## TASK INSTRUCTIONS
Pick out each line of the material that contains the word "median". Case counts, so a line matches only if the letters agree in case as well.

## DATA FOR THE TASK
⁂

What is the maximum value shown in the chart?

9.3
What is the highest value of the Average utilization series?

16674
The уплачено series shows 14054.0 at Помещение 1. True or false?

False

⁂

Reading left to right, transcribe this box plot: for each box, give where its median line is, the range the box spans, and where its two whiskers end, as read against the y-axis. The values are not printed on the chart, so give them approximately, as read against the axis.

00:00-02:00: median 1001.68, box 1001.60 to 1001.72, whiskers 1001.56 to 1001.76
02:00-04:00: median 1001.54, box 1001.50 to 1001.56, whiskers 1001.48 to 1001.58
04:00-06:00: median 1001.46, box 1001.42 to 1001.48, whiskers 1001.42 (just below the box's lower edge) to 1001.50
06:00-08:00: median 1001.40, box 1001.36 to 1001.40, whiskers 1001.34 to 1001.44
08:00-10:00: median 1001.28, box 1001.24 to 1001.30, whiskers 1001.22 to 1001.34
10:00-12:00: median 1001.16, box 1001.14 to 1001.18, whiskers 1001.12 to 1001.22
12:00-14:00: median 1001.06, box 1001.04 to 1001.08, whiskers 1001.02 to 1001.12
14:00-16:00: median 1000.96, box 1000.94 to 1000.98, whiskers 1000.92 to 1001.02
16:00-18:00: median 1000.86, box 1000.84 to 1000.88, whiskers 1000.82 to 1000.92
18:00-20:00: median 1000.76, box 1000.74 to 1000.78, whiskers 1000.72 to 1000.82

⁂

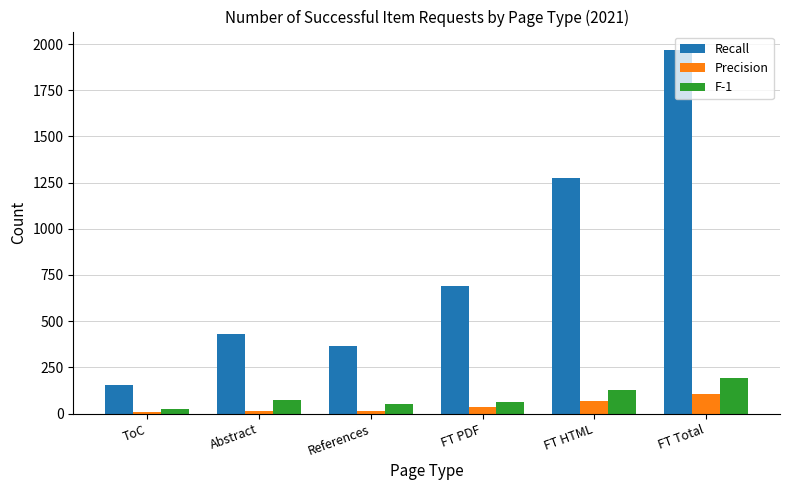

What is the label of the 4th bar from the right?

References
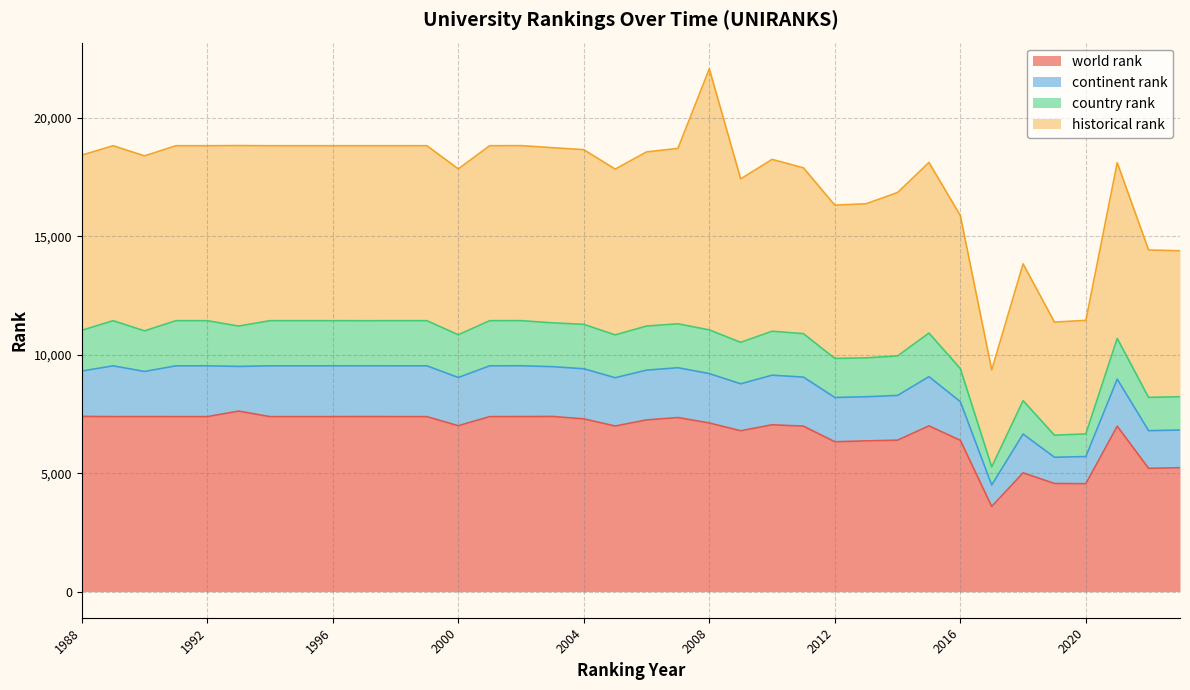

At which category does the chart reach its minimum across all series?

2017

⁂

## YOUR RESPONSE
Reading left to right, transcribe this box plot: for each box, give where its median line is, the range the box spans, and where its two whiskers end, as read against the y-axis. The values are not printed on the chart, so give them approximately, as read against the axis.
00:00-02:00: median 1001.68, box 1001.60 to 1001.72, whiskers 1001.56 to 1001.76
02:00-04:00: median 1001.54, box 1001.50 to 1001.56, whiskers 1001.48 to 1001.58
04:00-06:00: median 1001.46, box 1001.42 to 1001.48, whiskers 1001.42 (just below the box's lower edge) to 1001.50
06:00-08:00: median 1001.40, box 1001.36 to 1001.40, whiskers 1001.34 to 1001.44
08:00-10:00: median 1001.28, box 1001.24 to 1001.30, whiskers 1001.22 to 1001.34
10:00-12:00: median 1001.16, box 1001.14 to 1001.18, whiskers 1001.12 to 1001.22
12:00-14:00: median 1001.06, box 1001.04 to 1001.08, whiskers 1001.02 to 1001.12
14:00-16:00: median 1000.96, box 1000.94 to 1000.98, whiskers 1000.92 to 1001.02
16:00-18:00: median 1000.86, box 1000.84 to 1000.88, whiskers 1000.82 to 1000.92
18:00-20:00: median 1000.76, box 1000.74 to 1000.78, whiskers 1000.72 to 1000.82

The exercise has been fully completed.